Data Block Start
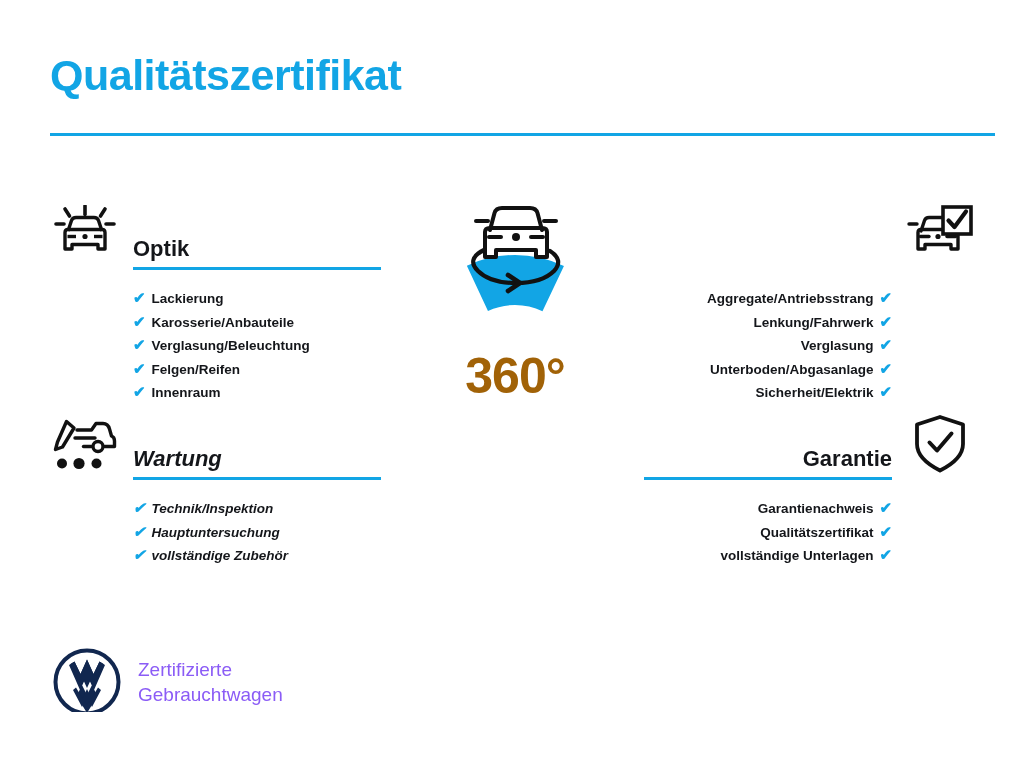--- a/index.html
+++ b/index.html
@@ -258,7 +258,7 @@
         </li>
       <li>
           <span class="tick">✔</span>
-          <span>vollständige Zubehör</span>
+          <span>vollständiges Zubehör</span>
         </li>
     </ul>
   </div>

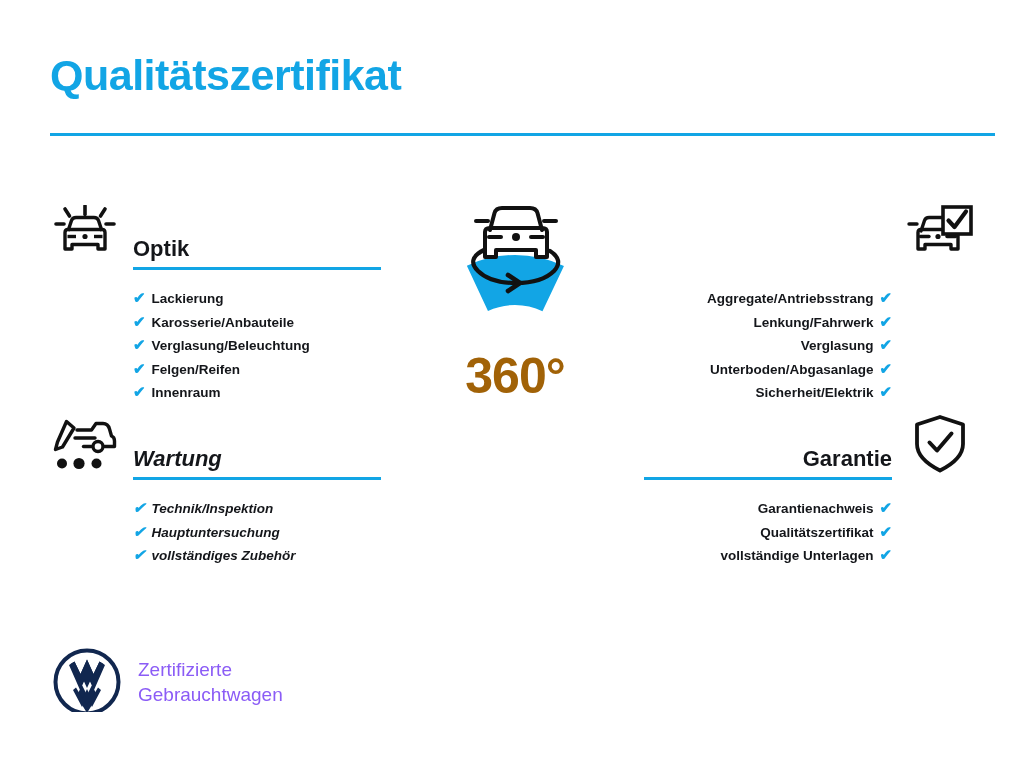--- a/index.html
+++ b/index.html
@@ -164,8 +164,8 @@
   .vw-text {
     margin-left: 16px;
     font-size: 19px;
-    font-weight: 400;
-    color: #8b5cf6;
+    font-weight: 700;
+    color: #701a75;
     line-height: 25px;
   }
 </style>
Data Block End
(What you are asked to do)
Once a line of the records is found to contain "span", copy it out.

(Response)
           <span class="tick">✔</span>
-          <span>vollständige Zubehör</span>
+          <span>vollständiges Zubehör</span>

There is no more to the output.